The cost of laying the Colaba-bandra-Seepz Metro 3 corridor, a project undertaken by the Mumbai Metro Rail Corporation (MMRC), is more than Rs 23,000 crore.

A detailed project report on the MMRC website talks about costs that would be saved with the operation of the new line. These are the EIRR (environmental internal rate of return) and the FIRR (financial internal rate of return).

In simple terms, the EIRR is a measurement of benefit to the environment by way of saving fuel and preventing pollution, doing which eventually contributes to the economy. The FIRR is the actual financial return.

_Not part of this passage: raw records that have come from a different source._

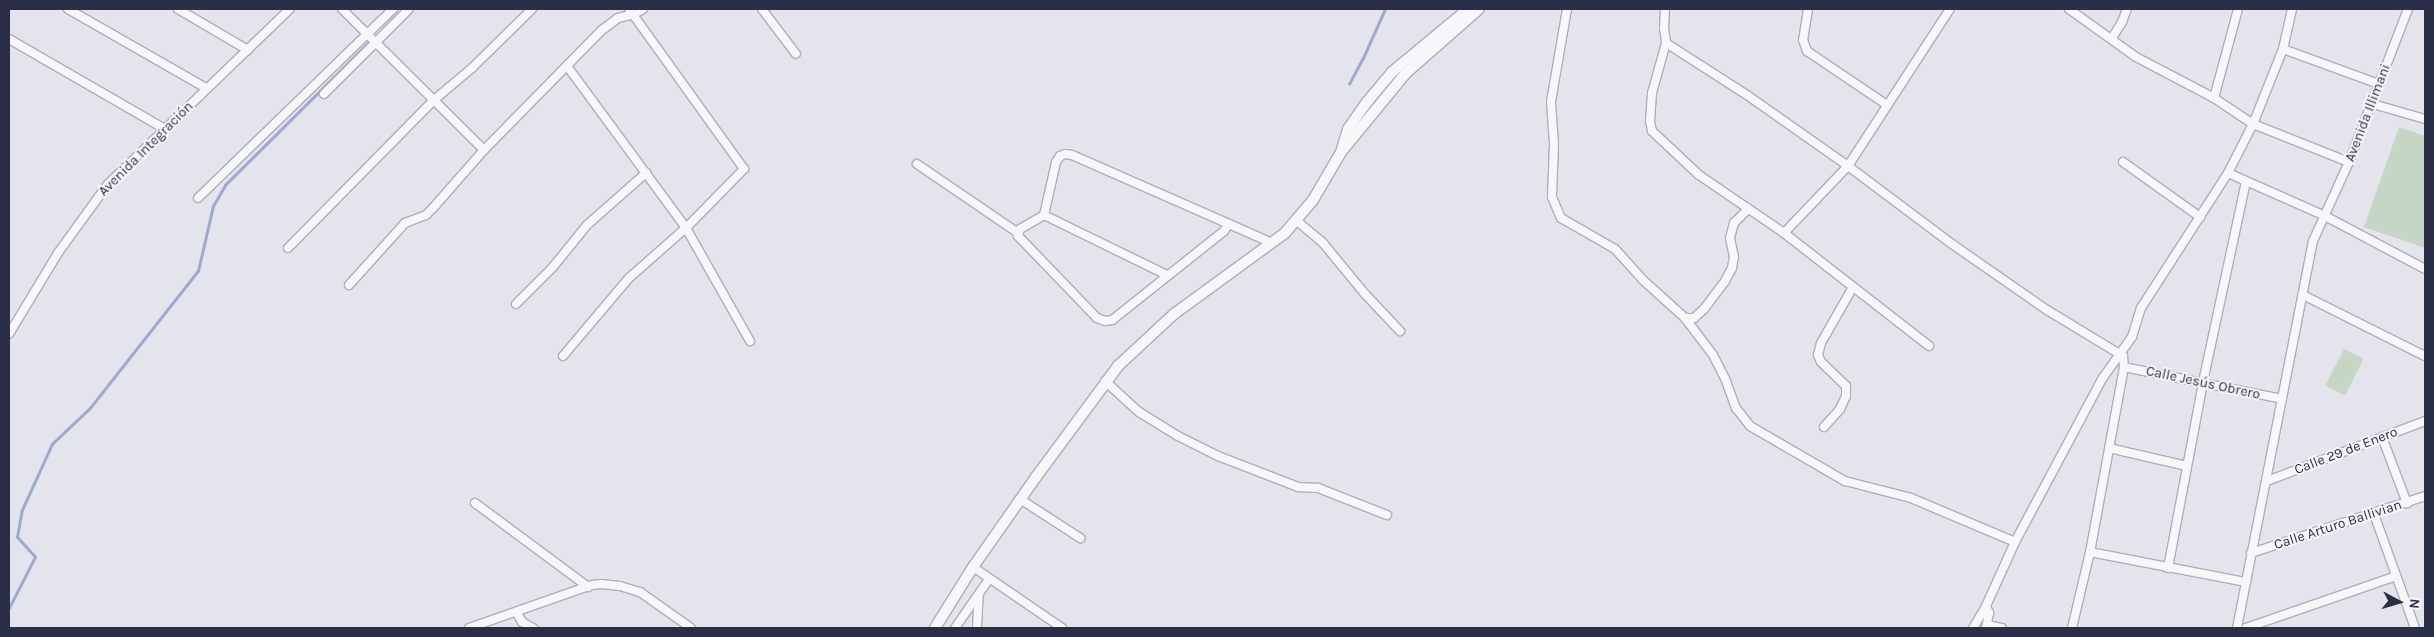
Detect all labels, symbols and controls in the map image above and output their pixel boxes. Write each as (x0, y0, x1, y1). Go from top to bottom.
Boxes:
street label: Avenida Illimani (2342, 62, 2394, 164)
street label: Avenida Integración (95, 98, 197, 200)
street label: Calle Jesús Obrero (2144, 363, 2262, 403)
street label: Calle 29 de Enero (2292, 424, 2400, 478)
street label: Calle Arturo Ballivian (2272, 496, 2404, 554)
north arrow (2374, 577, 2424, 627)
text: N (2405, 598, 2423, 609)

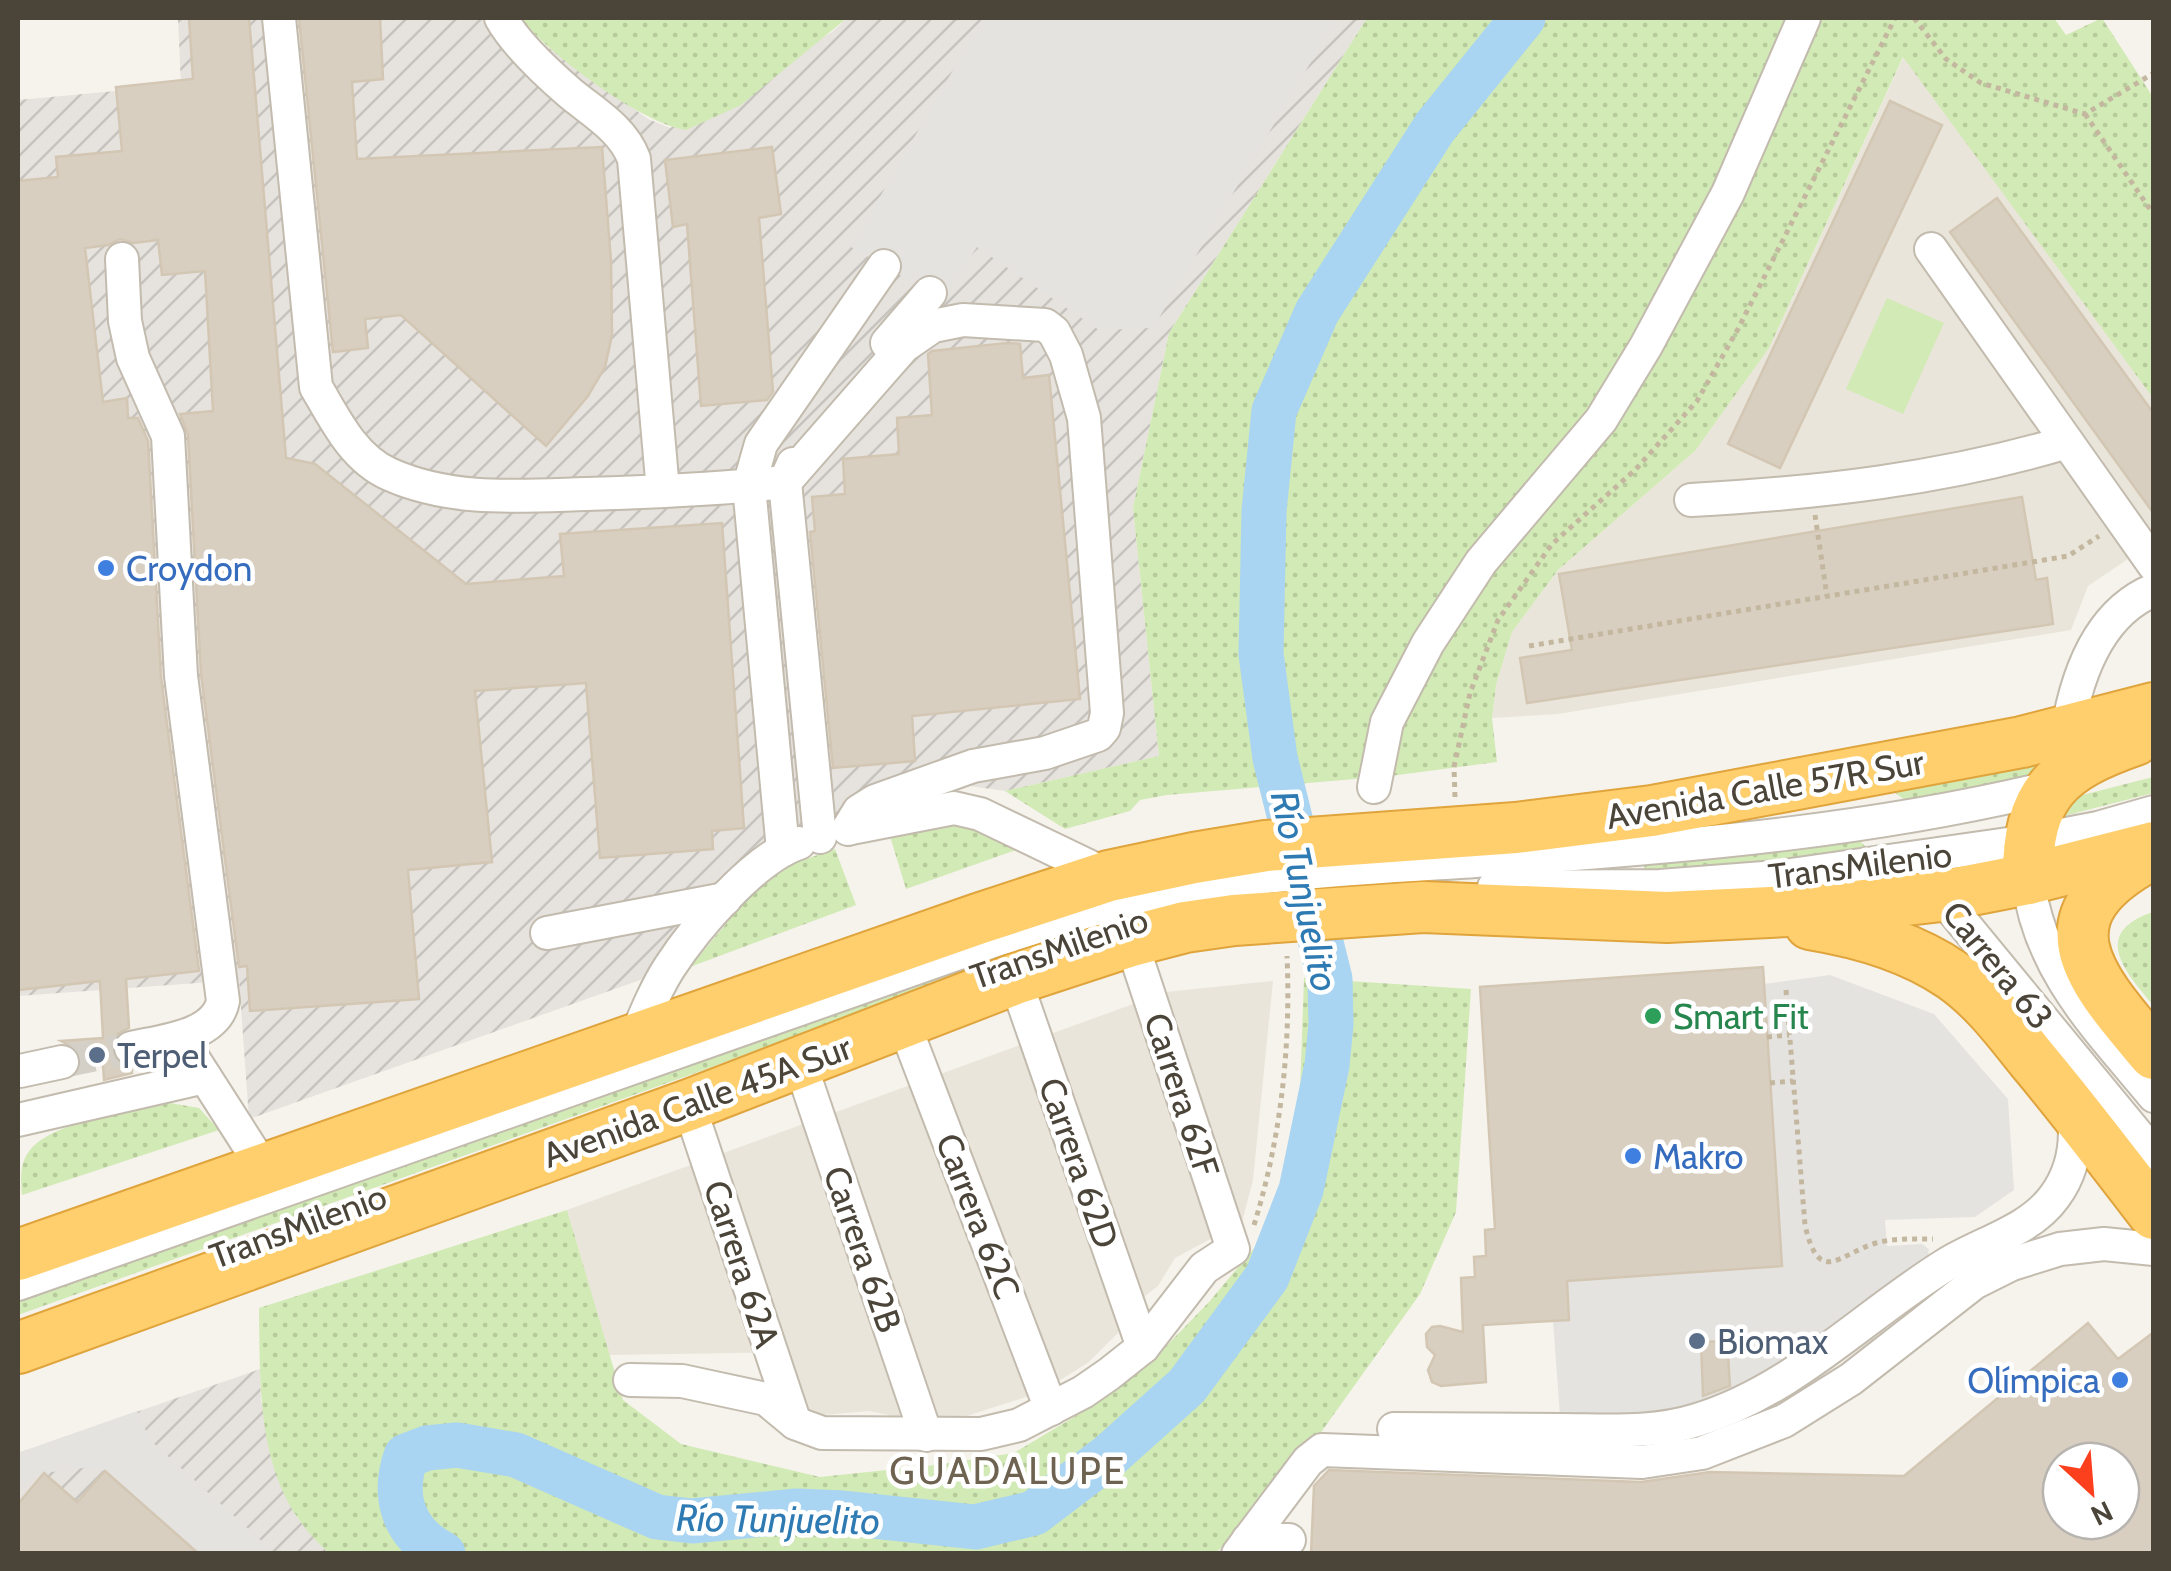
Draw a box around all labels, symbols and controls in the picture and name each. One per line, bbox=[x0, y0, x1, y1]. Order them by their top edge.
place label: Croydon bbox=[126, 547, 252, 590]
marker: Croydon bbox=[95, 557, 117, 579]
street label: Avenida Calle 57R Sur bbox=[1603, 740, 1927, 838]
water label: Río Tunjuelito bbox=[1261, 786, 1349, 996]
street label: TransMilenio bbox=[1766, 832, 1954, 898]
street label: Carrera 63 bbox=[1933, 892, 2063, 1038]
street label: TransMilenio bbox=[965, 898, 1153, 998]
place label: Smart Fit bbox=[1673, 995, 1809, 1038]
marker: Smart Fit bbox=[1642, 1005, 1664, 1027]
street label: Carrera 62F bbox=[1135, 1008, 1229, 1182]
street label: Avenida Calle 45A Sur bbox=[537, 1025, 857, 1177]
place label: Terpel bbox=[117, 1034, 208, 1077]
marker: Terpel bbox=[86, 1044, 108, 1066]
street label: Carrera 62D bbox=[1030, 1072, 1128, 1254]
street label: Carrera 62C bbox=[927, 1127, 1029, 1305]
place label: Makro bbox=[1653, 1135, 1744, 1178]
marker: Makro bbox=[1622, 1145, 1644, 1167]
street label: Carrera 62B bbox=[815, 1160, 911, 1338]
street label: TransMilenio bbox=[204, 1174, 392, 1278]
street label: Carrera 62A bbox=[695, 1175, 789, 1353]
place label: Biomax bbox=[1717, 1320, 1829, 1363]
marker: Biomax bbox=[1686, 1330, 1708, 1352]
place label: Olímpica bbox=[1967, 1359, 2100, 1402]
marker: Olímpica bbox=[2109, 1369, 2131, 1391]
north arrow bbox=[2041, 1441, 2141, 1541]
district label: GUADALUPE bbox=[889, 1447, 1127, 1494]
water label: Río Tunjuelito bbox=[676, 1494, 880, 1544]
text: N bbox=[2086, 1494, 2118, 1533]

The MMRC annual projected EIRR is 17.99% and FIRR is 2.19%, which together comes to about 20% of the project cost, or about Rs 4,600 crore. An MMRC affidavit in the high court said its daily loss caused by the delays in construction work was Rs 4.2 crore, or Rs 1,533 crore in annual terms.

Officials said that if all these costs are added up, the annual loss to the economy comes to Rs 6,133 crore, a sum that could be used to lay a 10km underground corridor.

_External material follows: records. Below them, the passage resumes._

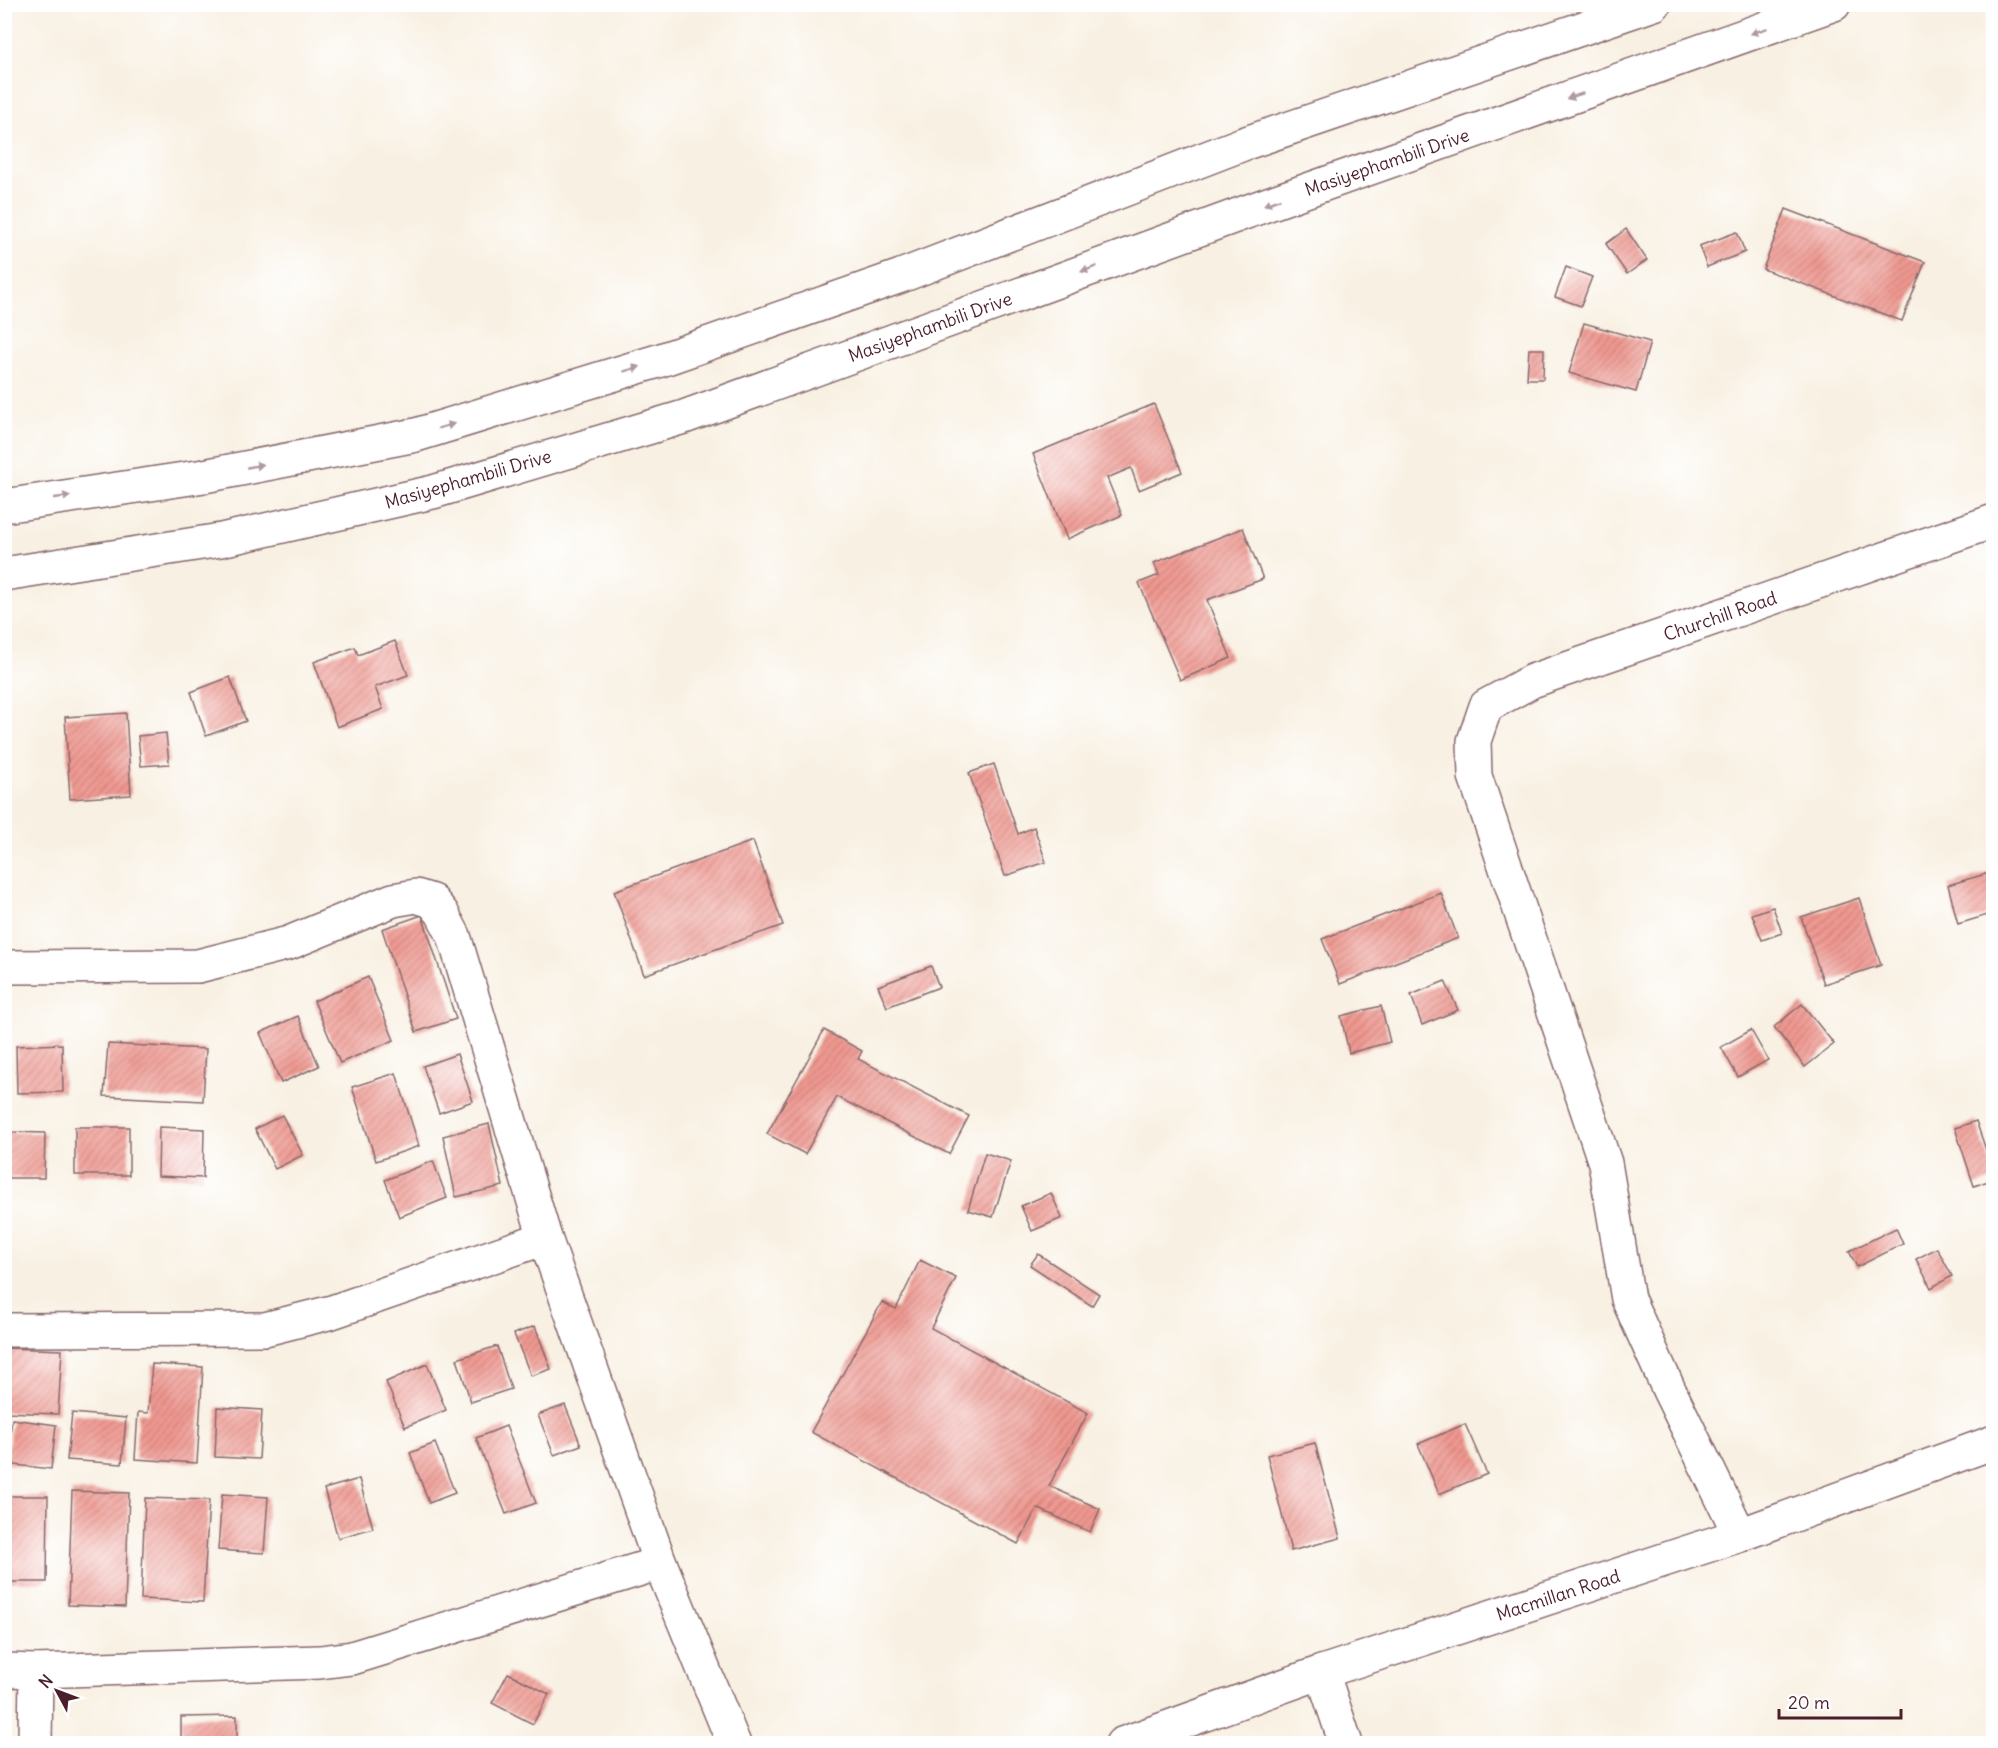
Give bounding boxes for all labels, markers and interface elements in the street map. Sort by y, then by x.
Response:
one-way arrow [1750,26,1768,36]
one-way arrow [1566,91,1584,101]
street label: Masiyephambili Drive [1302,123,1472,201]
one-way arrow [1263,198,1281,208]
one-way arrow [1080,265,1098,275]
street label: Masiyephambili Drive [845,287,1015,367]
one-way arrow [623,364,641,373]
one-way arrow [437,421,455,430]
street label: Masiyephambili Drive [382,444,554,514]
one-way arrow [246,461,265,470]
one-way arrow [53,493,72,502]
street label: Churchill Road [1660,586,1780,646]
street label: Macmillan Road [1493,1564,1623,1626]
north arrow [27,1661,87,1721]
text: N [35,1670,57,1692]
scale bar [1779,1682,1900,1720]
text: 20 m [1788,1691,1830,1714]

Officials said the total cost of the Dahisar-Andheri elevated metro line being built now is around Rs 6,400 crore.

“The figures for EIRR and FIRR in the DPR are based on micro-assessment by experts and consultants,” MMRC project director S K Gupta said. “They have also been taken into consideration by the Union government and its economic experts while approving the project. The per day loss has been calculated by our general consultants, so the overall impact in terms of cost is realistic. This is visible and invisible loss to our economy, and it has already started adversely affecting us.”

An MMRC official, who did not want to be named, said they could have completed 14% more work, equivalent to creating 5km of tunnels, if the curbs had not been imposed. Another said the tunnel-boring machine being lowered at Cuffe Parade now could have been in place in February had late-night work been allowed.